§ **EXERCISE REQUIREMENTS**
Take the entries below and print only the lines from the one with "left eye: (327, 83)" through the one with "right back paw: (61, 243)", exactly as they stand, both ends included.

(Extracted records)
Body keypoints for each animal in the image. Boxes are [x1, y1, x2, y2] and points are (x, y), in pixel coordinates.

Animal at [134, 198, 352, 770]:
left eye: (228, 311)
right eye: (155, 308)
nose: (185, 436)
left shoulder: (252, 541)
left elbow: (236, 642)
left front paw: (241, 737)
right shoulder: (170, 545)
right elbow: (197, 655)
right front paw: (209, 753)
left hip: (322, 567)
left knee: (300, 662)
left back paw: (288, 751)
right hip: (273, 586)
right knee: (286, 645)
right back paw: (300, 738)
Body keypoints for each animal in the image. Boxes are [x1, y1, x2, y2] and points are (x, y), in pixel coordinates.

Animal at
---
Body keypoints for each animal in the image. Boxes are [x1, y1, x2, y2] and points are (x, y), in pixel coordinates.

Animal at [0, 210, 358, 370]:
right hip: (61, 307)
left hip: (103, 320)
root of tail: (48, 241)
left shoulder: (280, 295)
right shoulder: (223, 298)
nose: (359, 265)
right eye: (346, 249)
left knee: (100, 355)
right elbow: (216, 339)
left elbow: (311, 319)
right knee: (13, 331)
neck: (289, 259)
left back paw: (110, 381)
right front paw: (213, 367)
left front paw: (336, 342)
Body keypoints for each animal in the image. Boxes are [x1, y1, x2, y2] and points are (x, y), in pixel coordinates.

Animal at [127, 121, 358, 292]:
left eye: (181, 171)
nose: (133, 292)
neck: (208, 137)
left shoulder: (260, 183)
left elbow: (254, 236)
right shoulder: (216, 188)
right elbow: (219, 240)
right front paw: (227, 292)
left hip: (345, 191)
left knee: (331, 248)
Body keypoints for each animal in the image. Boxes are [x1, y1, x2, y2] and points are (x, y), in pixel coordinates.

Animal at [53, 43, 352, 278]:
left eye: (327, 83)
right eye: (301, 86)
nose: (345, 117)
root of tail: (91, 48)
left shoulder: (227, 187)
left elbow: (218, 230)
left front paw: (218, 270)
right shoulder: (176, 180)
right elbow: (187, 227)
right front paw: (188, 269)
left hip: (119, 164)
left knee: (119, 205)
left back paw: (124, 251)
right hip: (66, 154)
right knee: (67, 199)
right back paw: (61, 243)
* * *
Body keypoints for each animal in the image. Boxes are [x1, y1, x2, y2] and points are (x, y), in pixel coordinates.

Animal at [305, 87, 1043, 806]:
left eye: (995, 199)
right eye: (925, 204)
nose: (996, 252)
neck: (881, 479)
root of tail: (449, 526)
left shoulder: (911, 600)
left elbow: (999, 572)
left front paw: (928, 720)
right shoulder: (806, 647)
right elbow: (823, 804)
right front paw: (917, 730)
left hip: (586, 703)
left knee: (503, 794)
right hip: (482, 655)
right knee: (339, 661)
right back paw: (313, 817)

§ **EXERCISE RESPONSE**
left eye: (327, 83)
right eye: (301, 86)
nose: (345, 117)
root of tail: (91, 48)
left shoulder: (227, 187)
left elbow: (218, 230)
left front paw: (218, 270)
right shoulder: (176, 180)
right elbow: (187, 227)
right front paw: (188, 269)
left hip: (119, 164)
left knee: (119, 205)
left back paw: (124, 251)
right hip: (66, 154)
right knee: (67, 199)
right back paw: (61, 243)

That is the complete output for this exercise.